(ABOUT THIS EXERCISE): Find how many lines in the material below hold the word "Informacion". Reply with that figure alone.
######
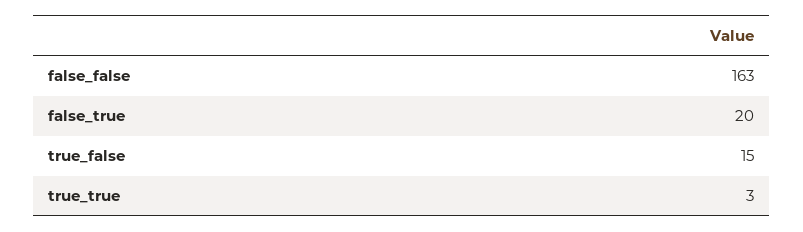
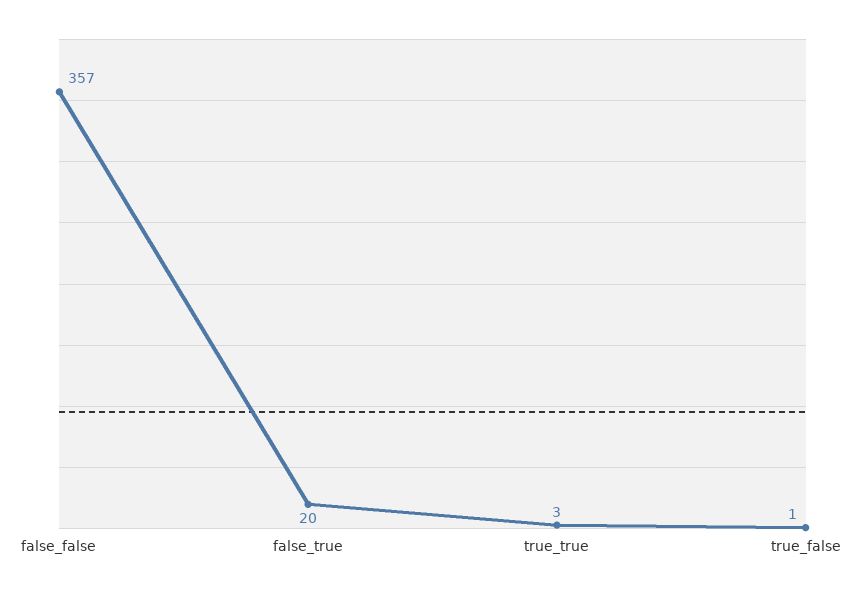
  {
-   "false_false": 163,
+   "false_false": 357,
    "false_true": 20,
-   "true_false": 15,
+   "true_false": 1,
    "true_true": 3
  }

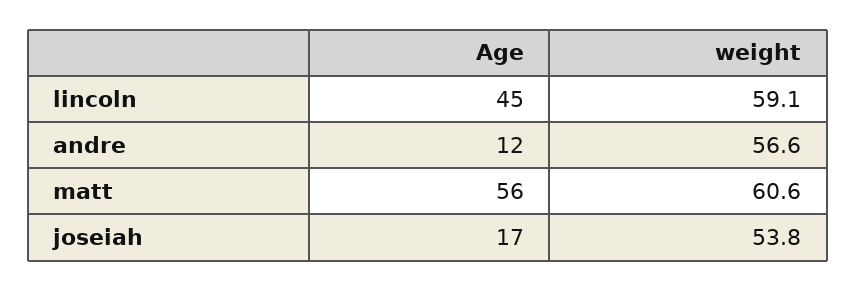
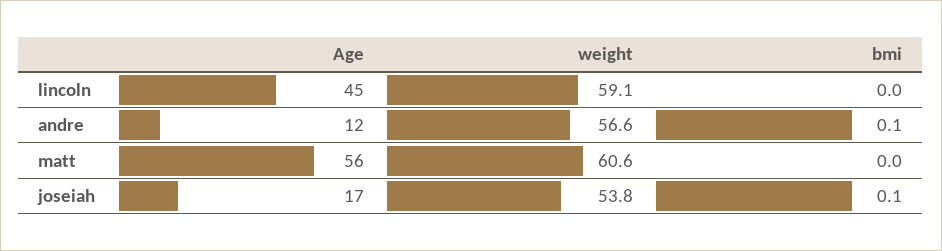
  {
    "Age": {
      "lincoln": 45,
      "andre": 12,
      "matt": 56,
      "joseiah": 17
    },
    "weight": {
      "lincoln": 59.1,
      "andre": 56.6,
      "matt": 60.6,
      "joseiah": 53.8
-   }
+   },
+   "bmi": {
+     "lincoln": 0,
+     "andre": 0.1,
+     "matt": 0,
+     "joseiah": 0.1
+   }
  }

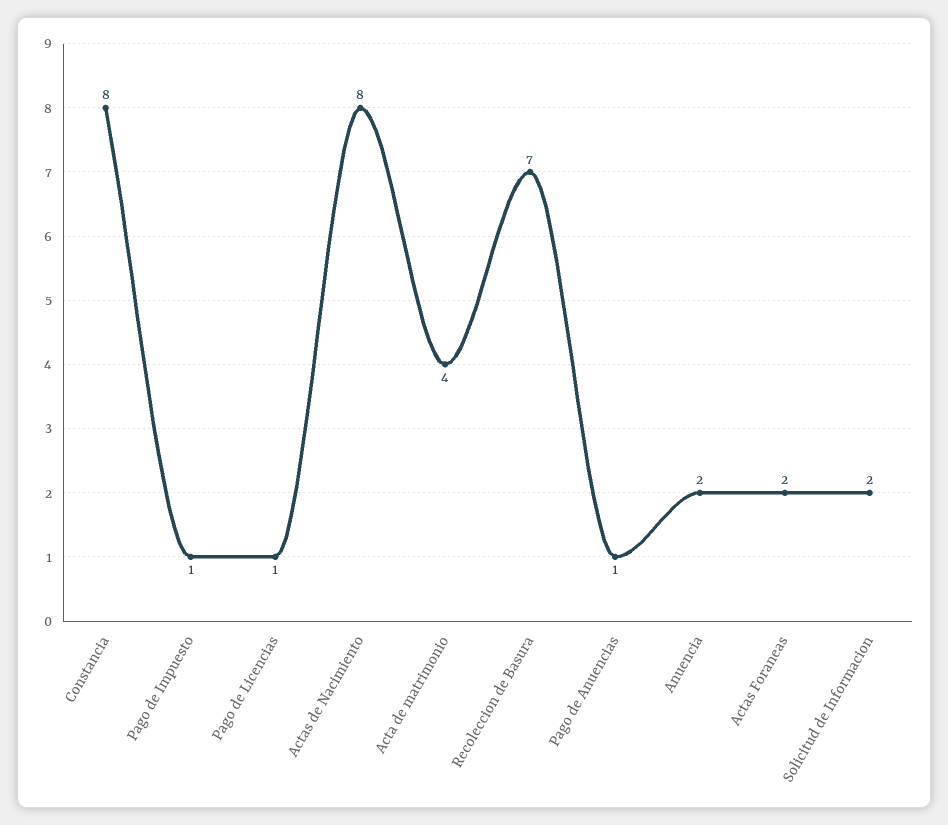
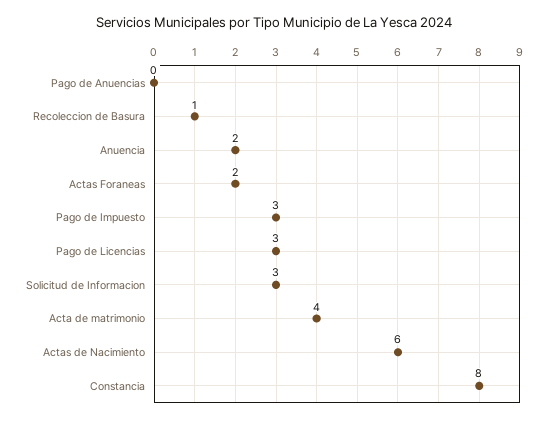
  {
    "Constancia": 8,
-   "Pago de Impuesto": 1,
+   "Pago de Impuesto": 3,
-   "Pago de Licencias": 1,
+   "Pago de Licencias": 3,
-   "Actas de Nacimiento": 8,
+   "Actas de Nacimiento": 6,
    "Acta de matrimonio": 4,
-   "Recoleccion de Basura": 7,
+   "Recoleccion de Basura": 1,
-   "Pago de Anuencias": 1,
+   "Pago de Anuencias": 0,
    "Anuencia": 2,
    "Actas Foraneas": 2,
-   "Solicitud de Informacion": 2
+   "Solicitud de Informacion": 3
  }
######
(RESPONSE AREA): 2